希姆博尔斯卡谴责人类对其他存在物的戕害,谴责人类的自我相残,希望能够用文字警醒世人,呼唤充满爱的人世间。

三、爱的呼唤

一个有爱的社会才是健康的,一个有爱的人间才是和谐、幸福的。生态主义认为,人类应该与其他存在物和谐相处,在人类社会内部实现和谐安宁,这是人类要挽救自身的必由之路。希姆博尔斯卡有一颗博爱之心,在《后记》“我欢呼积雪消融的春天,/大地定会有好的收成。/我问候房屋的每一块砖,/那里将会有孩子的欢笑声。我歌唱路上跨出的第一步,/世世代代的人会沿着它前进。/我赞美爱,/它的光辉/将照耀我们这个伟大的时代。”[2]40她期盼用爱的光辉笼罩整个世界,每个物种都相亲相爱,人类和其他存在物幸福地共存于宇宙中。希姆博尔斯卡诗中,万物之间都存在亲缘关系,例如,在《云》中,诗人把石头看成人类的兄弟,在《活的》中,诗人把蜘蛛当做是人类远方的亲戚。既然有亲缘关系,人类和它们相互关爱就理所当然,所以希姆博尔斯卡在《天空》中,诗人写到:“天在我背后、在我手中、在我眼皮上。/天把我紧紧包围,/从下面把我高高举起。”[2]273这里天人之间的充满脉脉深情,天人溶为一体。在《在赫拉克利特河里》:“一条鱼爱上一条鱼,/……一条鱼向另一条鱼跪拜。/一条鱼向另一条鱼唱歌。”[2]96鱼的世界弥漫着爱的音符。在《我构想世界》中,“即使你向鱼道声简单的日安,/也会让你、鱼和一切在生活中得到加强。”一句“简单的日安”,其实是人类与万物友好相处的一颗诚挚之心,它能让人与自然更加和谐。诗人还认为,人类的未来之路就在自然中,这在《躲入方舟》中表达得很清晰。诗歌中,大洪水寓意科学、文明的所致的灾难,人类躲入方舟,洪水过后,人类重又走向了自然:“向着在阳光中干燥的,/幸福之岛,/向着山羊,/向着菜花,/向着尿布。”[2]266“山羊”“菜花”“尿布”三个意象告诉我们,这个自然中是没有现代文明的痕迹的,只有在这样的自然中,人类才能获得新生,获得幸福。

四、希姆博尔斯卡生态思想的成因

女诗人希姆博尔斯卡个性温和,恬淡内敛、与世无争。她不喜欢抛头露面,更不喜欢向他人透露自己的个人、家庭和创作情况,因为“这些都纯属个人的私事,我是不会公之于众的。这会使我内心受到损害。”[2]392这种情况使搜集她的个人生活资料时特别困难,笔者只能根据一些星星点点的记录来阐释其生态思想的成因。

首先,应该提到战争。希姆博尔斯卡中学尚未毕业,波兰就遭到希特勒法西斯的进攻,这使诗人的求学和生活都变得极为艰难。她深爱的第二任丈夫曾经被关进德国集中营,战后才被释放回波兰,不久就离开人世,使诗人深刻体会到什么是切肤之痛。这些经历使希姆博尔斯卡对战争十分痛恨,所以她写了很多诗歌来谴责战争,它是灾难的使者,人类毁灭的先声。

────────

■ **操作要求**
(a) 据上面的文段,诗人在《活的》中把什么当做人类远方的亲戚?
(b) 请返回上面文段中从“希姆博尔斯卡谴责人类对其他存”一直到“人类才能获得新生,获得幸福。”的全部内容,不要做任何改动。

■ **提取数据**
────────

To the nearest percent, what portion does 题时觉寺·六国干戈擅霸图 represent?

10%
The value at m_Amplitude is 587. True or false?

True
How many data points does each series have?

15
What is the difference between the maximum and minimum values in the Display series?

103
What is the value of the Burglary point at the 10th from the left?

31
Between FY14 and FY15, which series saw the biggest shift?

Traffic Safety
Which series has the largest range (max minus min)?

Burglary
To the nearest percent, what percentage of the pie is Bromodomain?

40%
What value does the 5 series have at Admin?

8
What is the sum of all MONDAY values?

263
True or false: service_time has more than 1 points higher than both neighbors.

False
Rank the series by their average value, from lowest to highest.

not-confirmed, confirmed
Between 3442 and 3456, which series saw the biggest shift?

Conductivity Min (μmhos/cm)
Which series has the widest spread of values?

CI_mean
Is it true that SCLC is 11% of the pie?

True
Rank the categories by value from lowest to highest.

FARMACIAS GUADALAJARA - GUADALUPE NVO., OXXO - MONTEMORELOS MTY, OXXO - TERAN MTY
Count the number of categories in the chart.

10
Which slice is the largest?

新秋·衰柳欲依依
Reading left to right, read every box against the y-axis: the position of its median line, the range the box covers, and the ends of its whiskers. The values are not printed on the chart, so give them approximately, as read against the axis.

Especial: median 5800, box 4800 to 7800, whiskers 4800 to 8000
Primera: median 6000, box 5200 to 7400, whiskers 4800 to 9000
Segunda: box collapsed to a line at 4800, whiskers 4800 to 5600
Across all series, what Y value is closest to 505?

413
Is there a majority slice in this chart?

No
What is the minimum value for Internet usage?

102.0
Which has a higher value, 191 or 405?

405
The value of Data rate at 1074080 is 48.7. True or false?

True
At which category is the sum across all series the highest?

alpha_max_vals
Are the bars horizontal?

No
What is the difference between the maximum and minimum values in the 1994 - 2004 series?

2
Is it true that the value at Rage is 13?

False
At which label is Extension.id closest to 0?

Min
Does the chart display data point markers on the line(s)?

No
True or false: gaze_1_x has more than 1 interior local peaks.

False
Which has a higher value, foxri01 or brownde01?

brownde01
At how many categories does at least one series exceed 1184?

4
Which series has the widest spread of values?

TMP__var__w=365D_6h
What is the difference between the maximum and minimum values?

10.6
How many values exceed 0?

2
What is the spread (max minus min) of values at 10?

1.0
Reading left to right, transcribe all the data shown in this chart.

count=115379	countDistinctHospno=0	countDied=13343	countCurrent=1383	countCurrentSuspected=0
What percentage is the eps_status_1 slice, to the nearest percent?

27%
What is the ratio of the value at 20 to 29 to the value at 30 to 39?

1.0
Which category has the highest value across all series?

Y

────────

■ **练习答案**
(a) 蜘蛛

(b)
希姆博尔斯卡谴责人类对其他存在物的戕害,谴责人类的自我相残,希望能够用文字警醒世人,呼唤充满爱的人世间。

三、爱的呼唤

一个有爱的社会才是健康的,一个有爱的人间才是和谐、幸福的。生态主义认为,人类应该与其他存在物和谐相处,在人类社会内部实现和谐安宁,这是人类要挽救自身的必由之路。希姆博尔斯卡有一颗博爱之心,在《后记》“我欢呼积雪消融的春天,/大地定会有好的收成。/我问候房屋的每一块砖,/那里将会有孩子的欢笑声。我歌唱路上跨出的第一步,/世世代代的人会沿着它前进。/我赞美爱,/它的光辉/将照耀我们这个伟大的时代。”[2]40她期盼用爱的光辉笼罩整个世界,每个物种都相亲相爱,人类和其他存在物幸福地共存于宇宙中。希姆博尔斯卡诗中,万物之间都存在亲缘关系,例如,在《云》中,诗人把石头看成人类的兄弟,在《活的》中,诗人把蜘蛛当做是人类远方的亲戚。既然有亲缘关系,人类和它们相互关爱就理所当然,所以希姆博尔斯卡在《天空》中,诗人写到:“天在我背后、在我手中、在我眼皮上。/天把我紧紧包围,/从下面把我高高举起。”[2]273这里天人之间的充满脉脉深情,天人溶为一体。在《在赫拉克利特河里》:“一条鱼爱上一条鱼,/……一条鱼向另一条鱼跪拜。/一条鱼向另一条鱼唱歌。”[2]96鱼的世界弥漫着爱的音符。在《我构想世界》中,“即使你向鱼道声简单的日安,/也会让你、鱼和一切在生活中得到加强。”一句“简单的日安”,其实是人类与万物友好相处的一颗诚挚之心,它能让人与自然更加和谐。诗人还认为,人类的未来之路就在自然中,这在《躲入方舟》中表达得很清晰。诗歌中,大洪水寓意科学、文明的所致的灾难,人类躲入方舟,洪水过后,人类重又走向了自然:“向着在阳光中干燥的,/幸福之岛,/向着山羊,/向着菜花,/向着尿布。”[2]266“山羊”“菜花”“尿布”三个意象告诉我们,这个自然中是没有现代文明的痕迹的,只有在这样的自然中,人类才能获得新生,获得幸福。